Supporting Arguments from Archaeology and Egyptian History

  1. Administrative Practices: The administrative reforms and centralization efforts of the 12th Dynasty Pharaohs, particularly Amenemhat III, resonate with the biblical description of Joseph’s role in managing Egypt’s resources. Extensive records of granaries and distribution centers from this period support the idea of a well-organized state capable of storing and distributing grain during times of famine.
  2. Semitic Influence: Evidence of Semitic presence in Egypt during both the Middle Kingdom and the Hyksos period supports the plausibility of a Semitic person like Joseph rising to prominence. Archaeological finds, including inscriptions and settlements with Semitic characteristics, indicate significant interactions between Egyptians and Semitic peoples.
  3. Famine Records: Egyptian records, such as the Famine Stela from the Ptolemaic period (though much later, it refers to earlier traditions), speak of seven-year famines. These echo the biblical account and suggest that long-term famines were part of Egyptian historical consciousness, providing a cultural context for the story of Joseph.

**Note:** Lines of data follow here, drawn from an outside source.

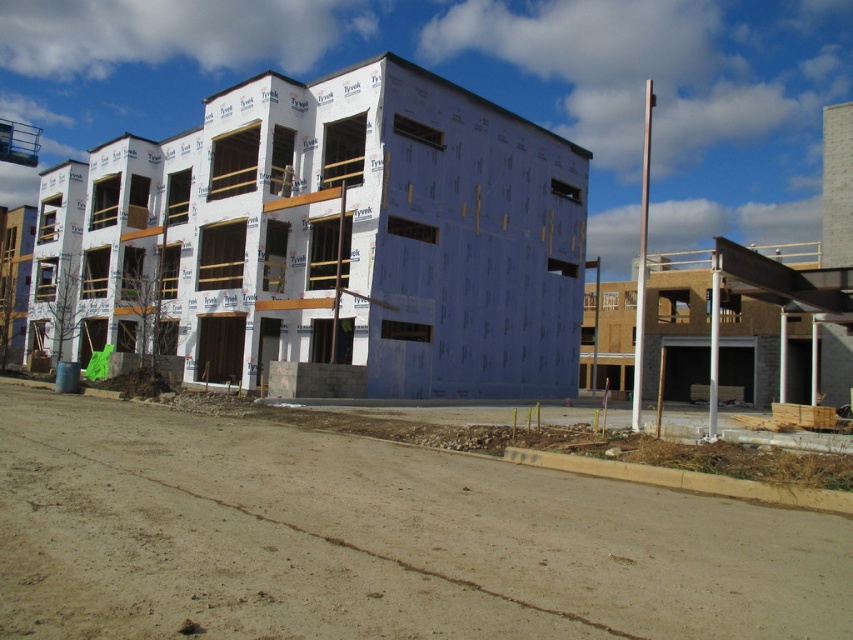
Question: Where is brown dirt track at lower center located in relation to white/textured siding building at center in the image?

Choices:
 (A) below
 (B) above

Answer: (A)

Question: Which point appears closest to the camera in this image?

Choices:
 (A) (279, 481)
 (B) (198, 211)

Answer: (A)

Question: Can you confirm if brown dirt track at lower center is positioned to the left of white/textured siding building at center?

Choices:
 (A) yes
 (B) no

Answer: (B)

Question: Can you confirm if brown dirt track at lower center is positioned to the right of white/textured siding building at center?

Choices:
 (A) yes
 (B) no

Answer: (A)

Question: Which point is farther to the camera?

Choices:
 (A) brown dirt track at lower center
 (B) white/textured siding building at center

Answer: (B)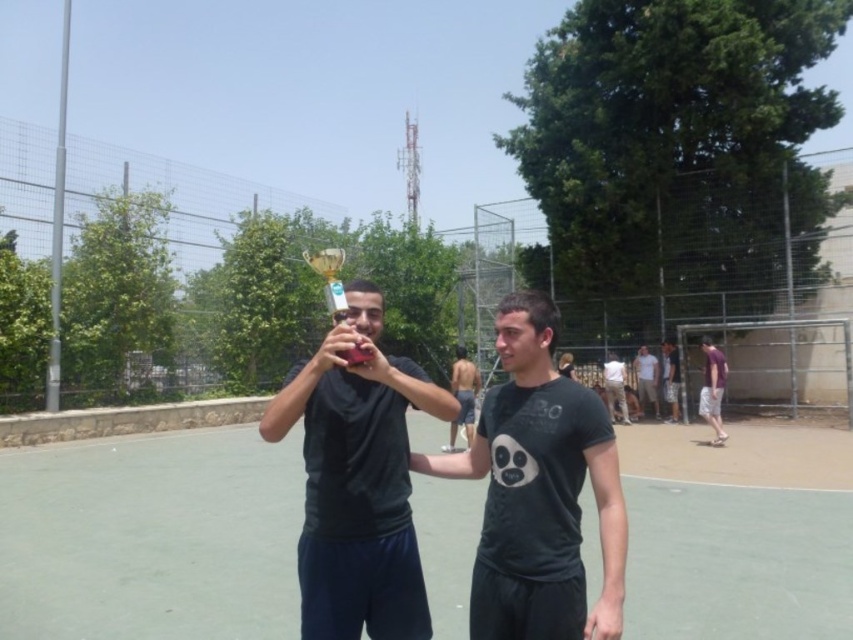
You are a photographer taking a picture of the two men at the sports court. You notice the white cotton shirt at center and the matte pink phone at center. Which object should you focus on first to ensure it appears sharp in the photo?

The white cotton shirt at center is below the matte pink phone at center, so focusing on the matte pink phone at center first will ensure it stays sharp since it is higher in the frame.

You are a photographer at the sports court scene. You need to capture a photo of both the white cotton shirt at center and the matte pink phone at center. Which object should you focus on first if you want to ensure both are in frame without moving the camera?

The white cotton shirt at center is bigger than the matte pink phone at center, so you should focus on the white cotton shirt at center first to ensure both objects fit within the frame.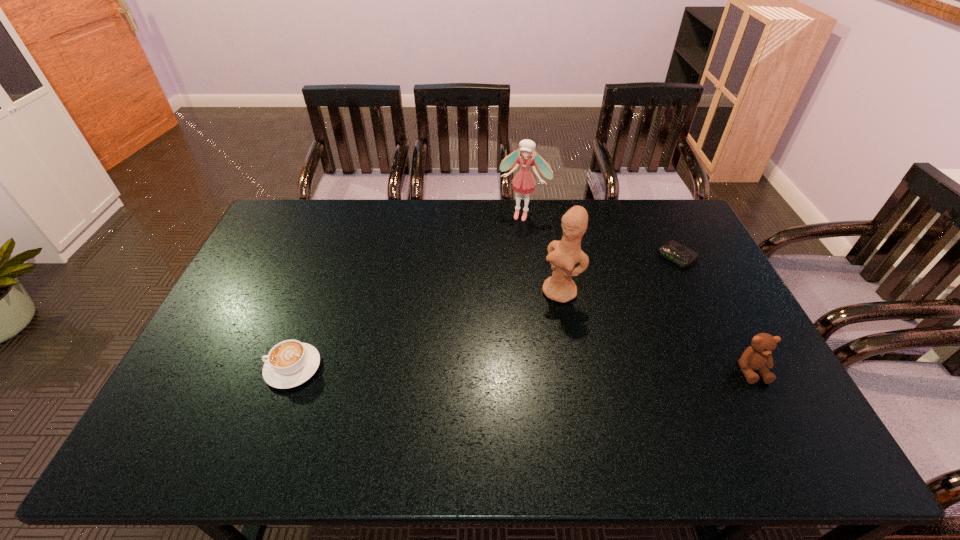
The image size is (960, 540). I want to click on the leftmost object, so click(290, 363).

Locate an element on the screen. The image size is (960, 540). the fourth tallest object is located at coordinates (290, 363).

At what (x,y) coordinates should I click in order to perform the action: click on teddy bear. Please return your answer as a coordinate pair (x, y). This screenshot has height=540, width=960. Looking at the image, I should click on (757, 357).

Image resolution: width=960 pixels, height=540 pixels. I want to click on the shortest object, so click(x=682, y=256).

Identify the location of alarm clock. (682, 256).

Find the location of a particular element. The width and height of the screenshot is (960, 540). the farthest object is located at coordinates (523, 182).

Where is `the third farthest object`? The width and height of the screenshot is (960, 540). the third farthest object is located at coordinates (563, 255).

The image size is (960, 540). In order to click on vacant space situated on the side of the fourth tallest object with the handle in this screenshot , I will do `click(190, 368)`.

Image resolution: width=960 pixels, height=540 pixels. I want to click on vacant space located on the side of the fourth tallest object with the handle, so click(202, 368).

Image resolution: width=960 pixels, height=540 pixels. In order to click on vacant position located on the side of the fourth tallest object with the handle in this screenshot , I will do `click(247, 368)`.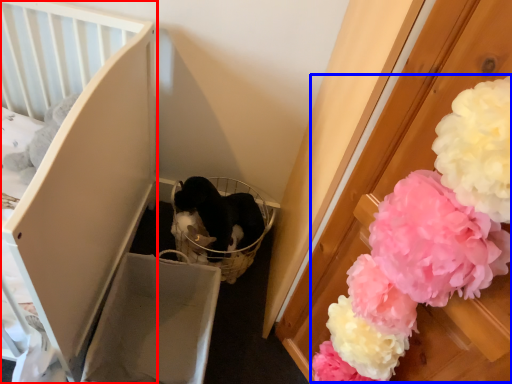
Question: Which object appears farthest to the camera in this image, furniture (highlighted by a red box) or flower (highlighted by a blue box)?

Choices:
 (A) furniture
 (B) flower

Answer: (A)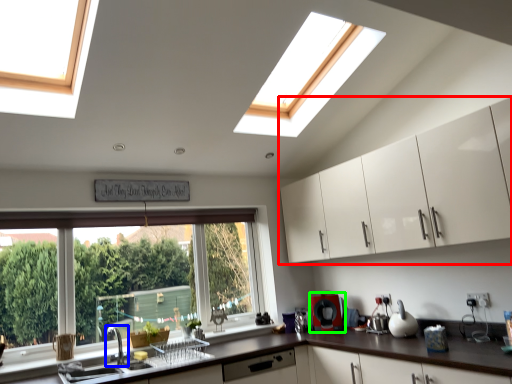
Question: Based on their relative distances, which object is farther from cabinetry (highlighted by a red box)? Choose from tap (highlighted by a blue box) and appliance (highlighted by a green box).

Choices:
 (A) tap
 (B) appliance

Answer: (A)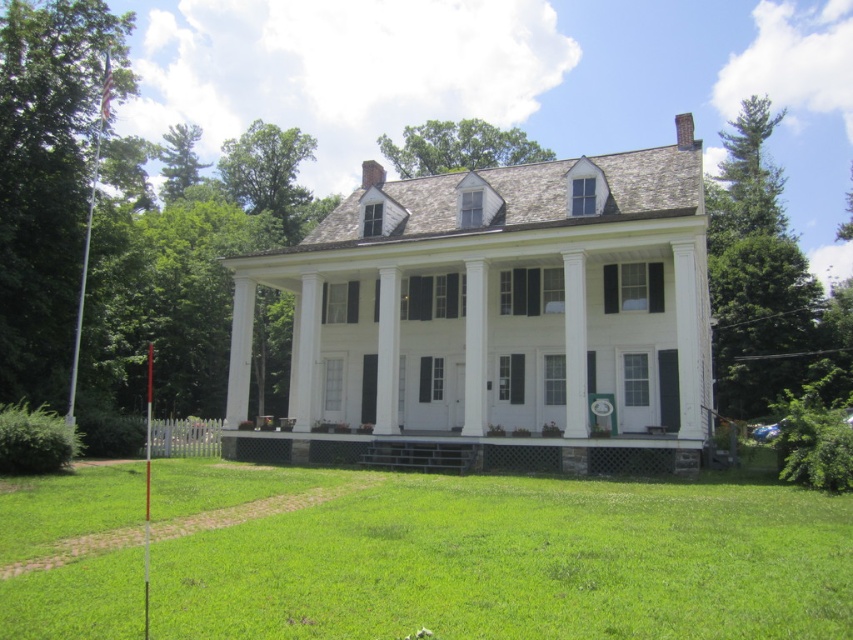
Measure the distance between white painted wood house at center and stone porch at center.

white painted wood house at center is 6.04 meters from stone porch at center.

Is white painted wood house at center positioned at the back of stone porch at center?

Yes, white painted wood house at center is further from the viewer.

Who is more forward, [689,120] or [656,444]?

Positioned in front is point [656,444].

Locate an element on the screen. The image size is (853, 640). white painted wood house at center is located at coordinates (496, 317).

Between white painted wood house at center and green grass at center, which one is positioned higher?

white painted wood house at center is higher up.

In the scene shown: Can you confirm if white painted wood house at center is taller than green grass at center?

Correct, white painted wood house at center is much taller as green grass at center.

Is point (567, 372) less distant than point (59, 602)?

That is False.

Locate an element on the screen. The width and height of the screenshot is (853, 640). white painted wood house at center is located at coordinates (496, 317).

Which is more to the left, green grass at center or stone porch at center?

From the viewer's perspective, stone porch at center appears more on the left side.

Is point (782, 620) in front of point (267, 451)?

That is True.

I want to click on green grass at center, so click(x=500, y=557).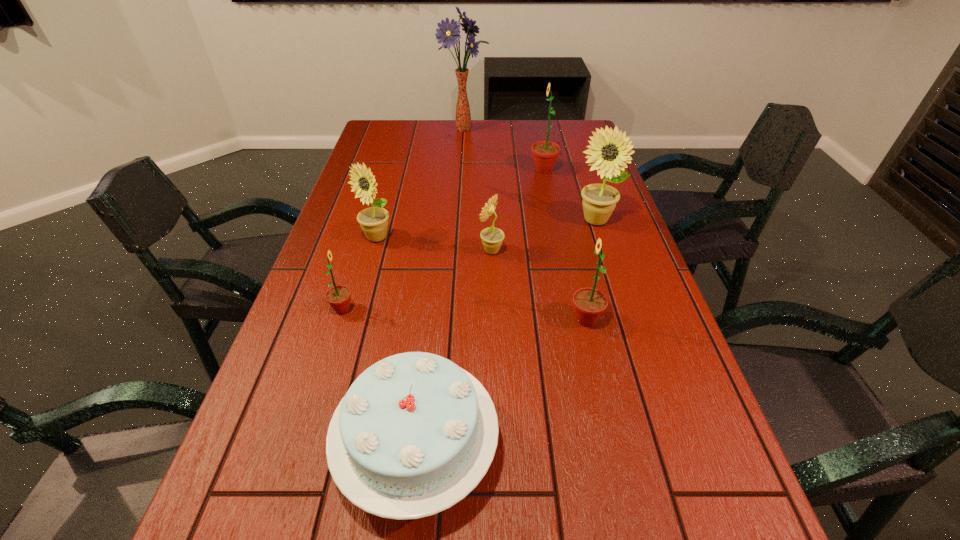
I want to click on blank space at the far left corner of the desktop, so click(x=396, y=126).

Image resolution: width=960 pixels, height=540 pixels. I want to click on free space at the far right corner of the desktop, so click(x=586, y=127).

Locate an element on the screen. The height and width of the screenshot is (540, 960). empty space that is in between the smallest yellow sunflower and the flower arrangement is located at coordinates (478, 190).

You are a GUI agent. You are given a task and a screenshot of the screen. Output one action in this format:
    pyautogui.click(x=<x>, y=<y>)
    Task: Click on the unoccupied area between the purple flower arrangement and the second smallest green sunflower
    The image size is (960, 540).
    Given the screenshot: What is the action you would take?
    pyautogui.click(x=525, y=224)

I want to click on vacant area between the rightmost yellow sunflower and the farthest sunflower, so click(569, 195).

Locate an element on the screen. This screenshot has height=540, width=960. free space that is in between the flower arrangement and the fourth sunflower from right to left is located at coordinates (478, 190).

The height and width of the screenshot is (540, 960). I want to click on empty location between the leftmost yellow sunflower and the second smallest green sunflower, so click(x=481, y=279).

Identify the location of empty space between the purple flower arrangement and the biggest yellow sunflower. The height and width of the screenshot is (540, 960). (x=530, y=174).

Where is `vacant space that's between the second yellow sunflower from left to right and the smallest green sunflower`? vacant space that's between the second yellow sunflower from left to right and the smallest green sunflower is located at coordinates (417, 280).

Point out which object is positioned as the seventh nearest to the second yellow sunflower from right to left. Please provide its 2D coordinates. Your answer should be formatted as a tuple, i.e. [(x, y)], where the tuple contains the x and y coordinates of a point satisfying the conditions above.

[(448, 33)]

While the precise identification of the Pharaohs during Joseph’s time remains speculative, the convergence of biblical text, historical context, and archaeological evidence provides a plausible framework. The Middle Kingdom’s 12th Dynasty, particularly under Pharaoh Amenemhat III, offers a scenario with its administrative sophistication and documented famines. Alternatively, the Hyksos period, with its Semitic rulers, presents another plausible context for Joseph’s narrative.

The biblical account of Joseph in Genesis, corroborated by historical and archaeological findings, suggests that Joseph’s rise to power occurred during a period marked by significant administrative capabilities and interactions with Semitic peoples, whether during the Middle Kingdom’s 12th Dynasty or the Hyksos period. The exact identity of the Pharaoh remains a matter of scholarly debate, but the story’s alignment with known historical and cultural patterns enriches our understanding of this pivotal biblical figure.